The government "almost immediately declassified the same information in response to a FOIA request," said Lauren Harper, the chair on government secrecy for the foundation, in an interview with the New York Times.

"The declassification proves that the material should have been public from the start, not used as an excuse to suppress sharing information with the press," said Harper, adding that the memo was at odds with the Trump administration’s portrayal of its contents as a dire threat to public safety.

Trump declared during his invocation of the AEA that Tren de Aragua had committed crimes to destabilize the US "at the direction, clandestine or otherwise, of the Maduro regime in Venezuela."
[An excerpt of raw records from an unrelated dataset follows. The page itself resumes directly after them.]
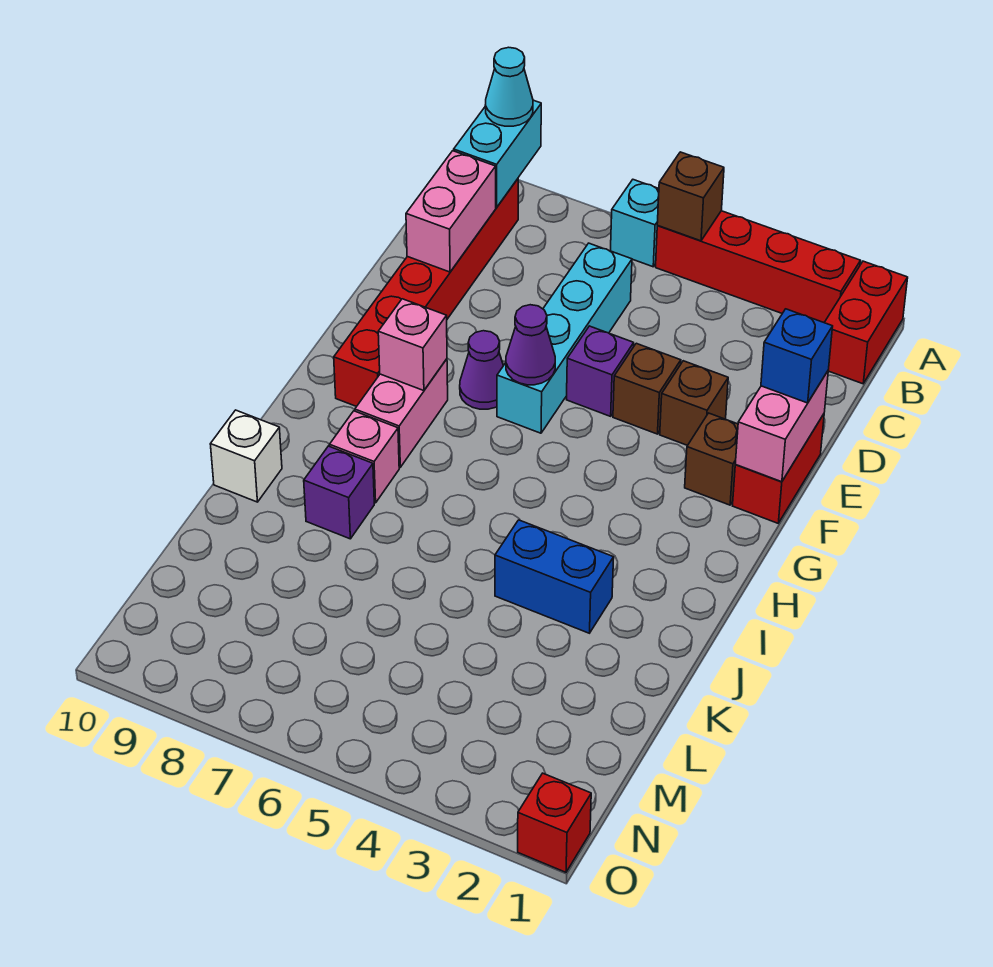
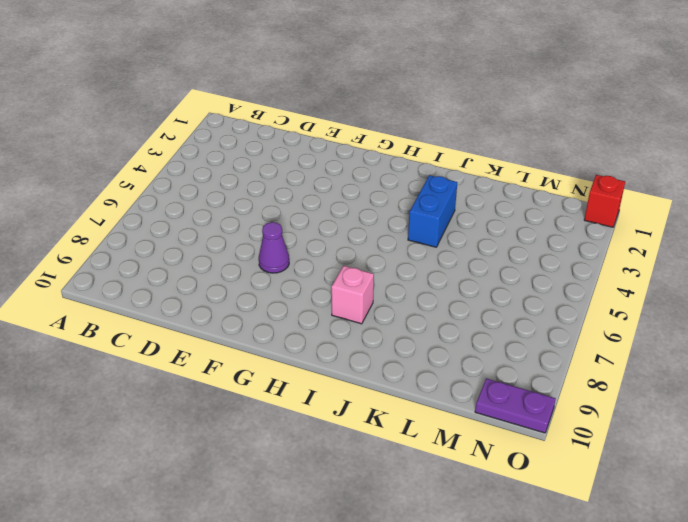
purple plate N10:O10 level 1 -> none
none -> red brick A1:B1 level 1
none -> red brick A2:A5 level 1
none -> cyan brick A6 level 1

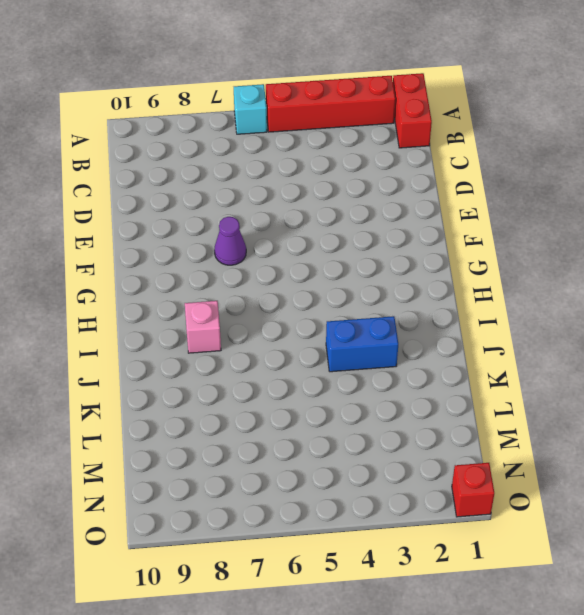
none -> red brick B9:G9 level 1
none -> cyan brick C6:F6 level 1
none -> red brick E1:F1 level 1

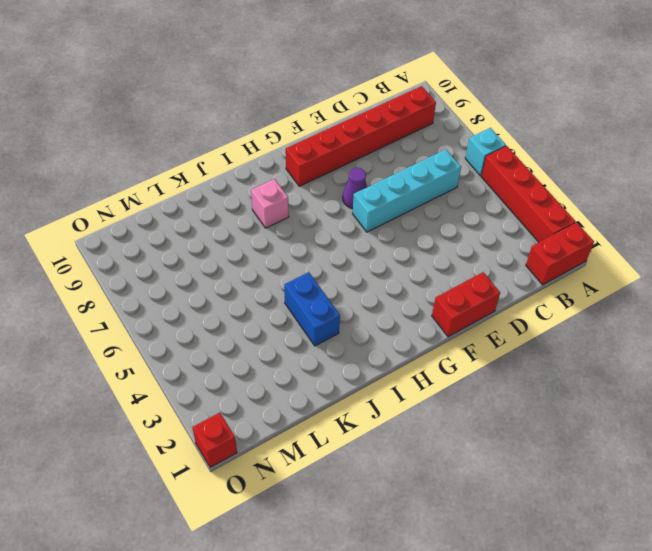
none -> brown brick E3 level 1
none -> brown brick E4 level 1
none -> purple brick E5 level 1

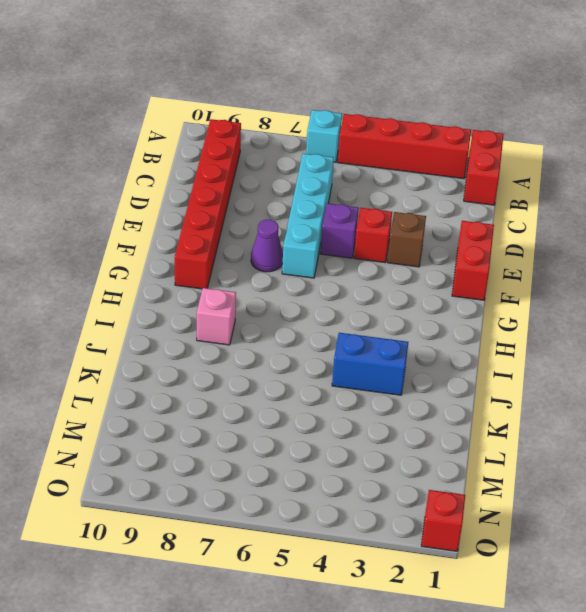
red brick E4 level 1 -> brown brick E4 level 1
none -> brown brick F2 level 1
none -> pink brick G8:H8 level 1
none -> purple brick J8 level 1

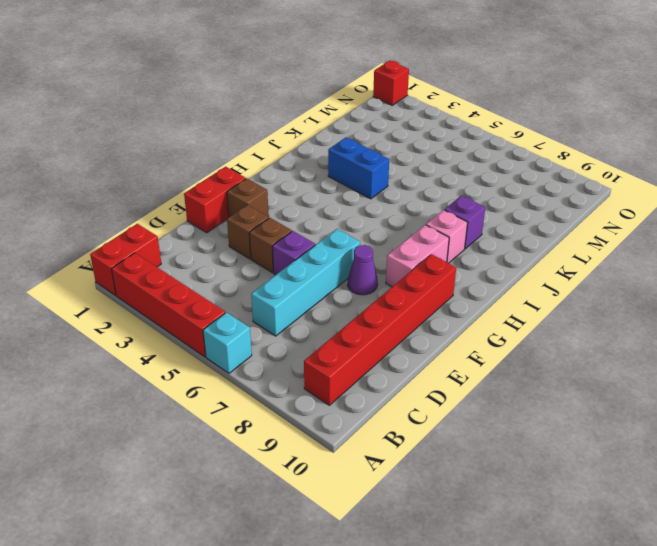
none -> white brick J10 level 1
none -> brown brick A5 level 2
none -> cyan brick A9:B9 level 2

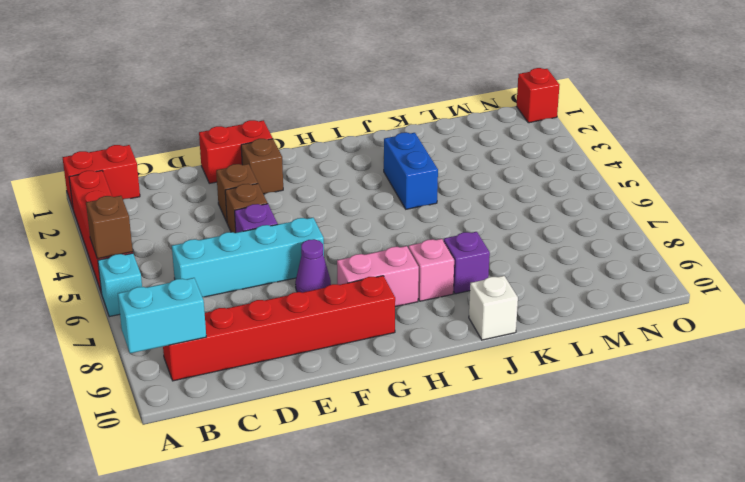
none -> pink brick C9:D9 level 2
none -> pink brick E1:F1 level 2
none -> purple cone F6 level 2

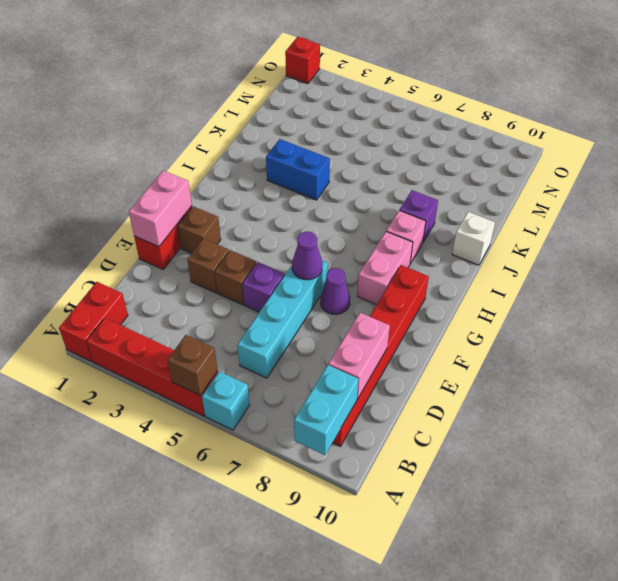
none -> pink brick G8 level 2
none -> cyan cone A9 level 3
none -> blue brick E1 level 3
A New York Times investigation, however, reported that the US intelligence community had circulated findings on Feb. 26 that reached the opposite conclusion, assessing that the Venezuelan government and Tren De Aragua were adversaries.

The newly released memo revealed that the US spy community drew their conclusion based on several factors: Venezuelan security forces had arrested TDA gang members and had "periodically engaged in armed confrontations with TDA, resulting in the killing of some TDA members," exemplifying that the Venezuelan government treated the gang as a threat.

The memo also said that FBI analysts agreed with the other spy agencies' overall assessment that while "some Venezuelan government officials facilitate TDA members’ migration from Venezuela to the United States," most of the intelligence community "judges that intelligence indicating that regime leaders are directing or enabling TDA migration to the United States is not credible."

The White House and Justice Department have not yet commented on the declassified intelligence memo.